CIF contracts are standard for contracts used in international trade. According to Lord Wright in Ross T Smyth & Co Ltd v T D Bailey, Son and Co Ltd, the initials CIF stipulates that the price paid for the goods includes; their cost, insurance and freight cost. These costs are borne by the seller who must also appropriate goods that conform to the contract, secure a bill of lading covering the goods and a policy of marine insurance. The sellers duty is complete when he delivers these documents to the buyer.
The CIF is often compared to its counterpart Free on Board (FOB), however CIF is noted as being more advantageous to users.
Some of these advantages will be looked at.
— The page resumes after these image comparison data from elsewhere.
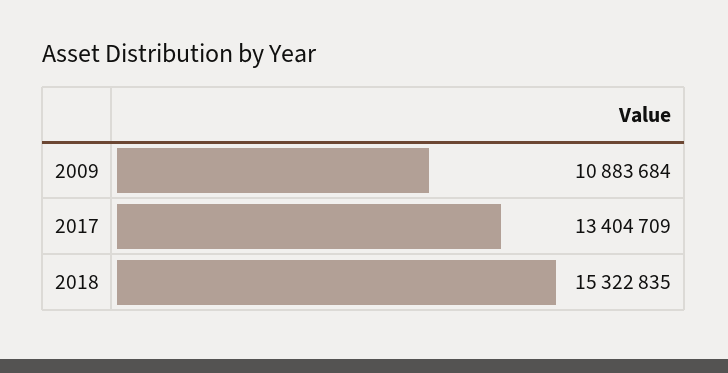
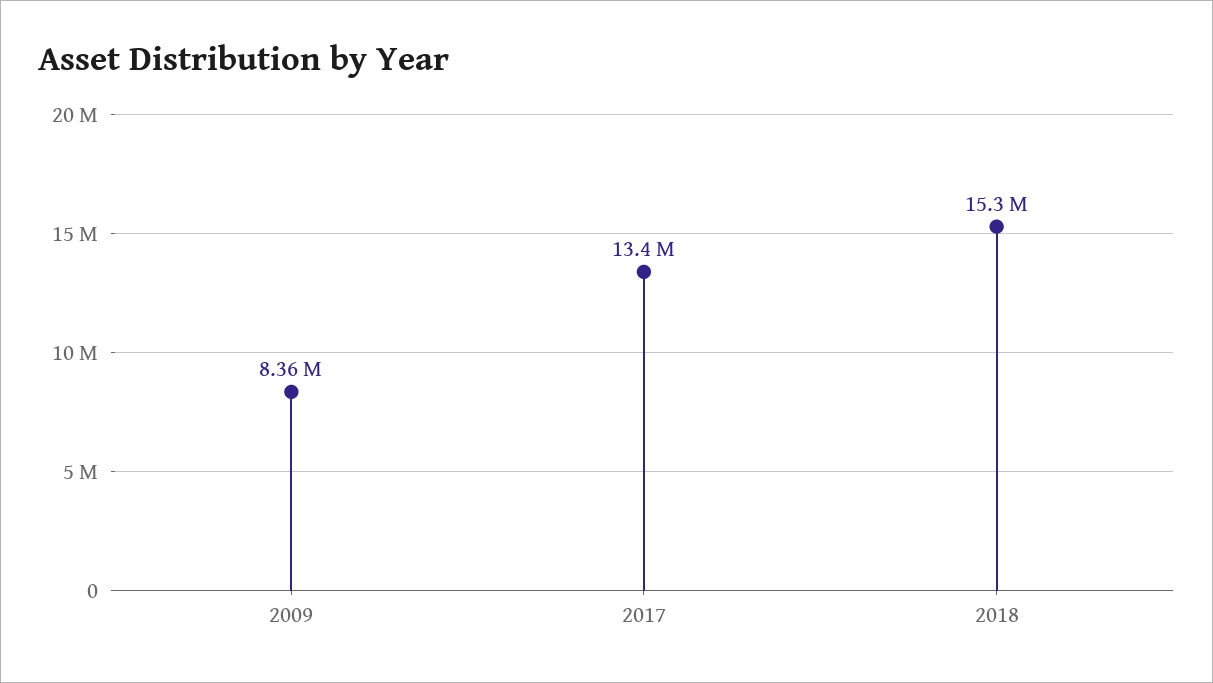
  {
-   "2009": 10883684,
+   "2009": 8360000,
    "2017": 13404709,
    "2018": 15322835
  }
A very brief look will also be taken of the disadvantages.
1. The buyer is assured of the final cost of the goods.
2. He is able to raise money on the documents, for example, he may use the bill of lading which represents title to the goods as security at the bank
3.The buyer also need not worry about lost or damage to the goods while in transit because they are insured
4. Because CIf is a standard form contract the buyer saves money because he does not have to employ a lawyer to negotiate and draft each new contract.
1. CIF contract requires strict compliance, for example, if the contract states a date for tendering, failure to observe this date will allow the buyer to refuse accepting the documents even though he suffers no lost
2. The seller bears no responsibility to ensure that the documents arrive before the vessel. this results is delay and has accordingly results in a search for faster ways of transferring these documents.
The CIF will continue to facilitate seaborne commerce for a very long time however it will be interesting to see how the Internet age affects its operation.